OSB is still high, but about 10% off the max price it hit. OSB is the most likely to crash due to production being a matter of adding shifts to production vs legit raw material issues.

Plywood is high too, and likely to stay high for some time. Veneer is an issue as the engineered wood market pulls a significant amount of the high quality veneers.

Pressure treated supply across all of North America was an issue - if you weren’t affected, you were extremely lucky.

Demand overall is likely to stay high with US starts sitting at 1.5M and a significant short term switch to single family vs the last 5 year trend of multi family. As you can imagine, there is far more material in a single family start vs a multi family.
 
It also has to do with the >20% tariff on softwood lumber that Trump slapped on Canadian imports (which I believe accounts for more than 25% of US consumption).
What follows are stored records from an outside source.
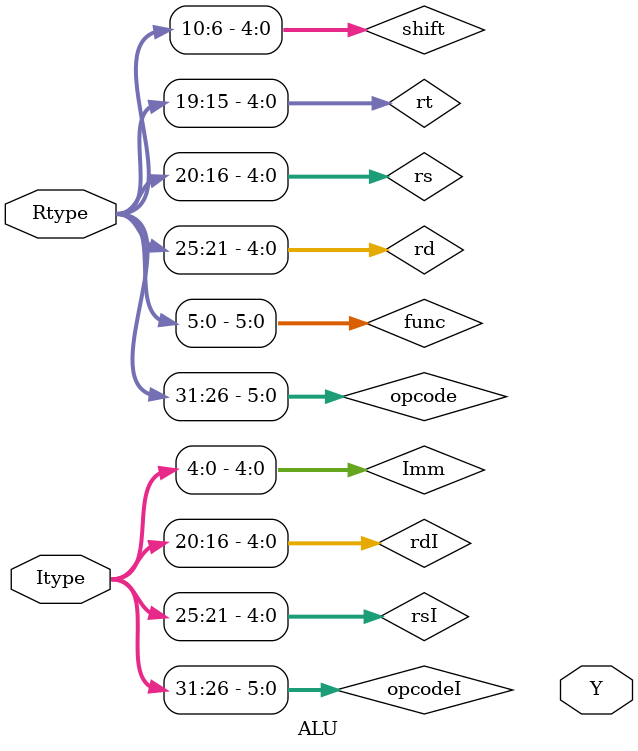
<source format=v>
module ALU(Rtype,Itype,Y);
   
    input [31:0] Rtype;
    input [31:0] Itype;
    //input [3:0] Ctrl;
    output [31:0] Y;
    reg [31:0] Y;
    wire [5:0] opcode,opcodeI,func;
    reg [4:0] rd,rs,rt,shift,rsI,rdI,Imm;
      
    assign opcode = Rtype[31:26];
    assign opcodeI = Itype[31:26];
    
    assign func = Rtype[5:0];
    assign rd = Rtype[25:21];
    assign rs = Rtype[20:16];
    assign rt = Rtype[15:21];
    assign shift = Rtype[10:6];
    
    assign rsI = Itype[25:21];
    assign rdI = Itype[20:16];
    assign Imm = Itype[15:0];
    
    
    always@*
        begin
            case(opcode)
                6'b000000: rd <= rs&rt;   //AND Operation.
                6'b000001: rd <= rs|rt;   //OR Operation.
                6'b000010: rd <= ~rs;      //NOT Operation.
                6'b000011: rd <= rs*rt;   //Multiplication.
                6'b000100: rd <= rs/rt;   //Division.
                6'b000101: rd <= rs>>shift;  //Right Shift Operation.
                6'b000110: rd <= rs<<shift;  //Left Shift Operation
                //6'b001010: rdI <= rs + Imm; //Addition with R-type and I-type ISA.
                //6'b001011: rdI <= rs - Imm; //Subtraction with R-type and I-type ISA.             
            endcase
        end
    
endmodule

</source>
US producers claim unfair competition (which the WTO has ruled against), even though they do not have the capacity to supply their own market.

https://www.bloomberg.com/news/arti...-spat-with-canada-is-costing-u-s-homebuilders
https://globalnews.ca/news/7312096/canada-softwood-lumber-tariff-dispute-u-s-trudeau/
This has been ongoing since the 80’s. US claims that because the majority of the logging rights are on Crown Land (owned by the government) that it qualifies as a subsidy, which there is some legitimacy to. End of the day though, the subsidy just costs the consumers more money.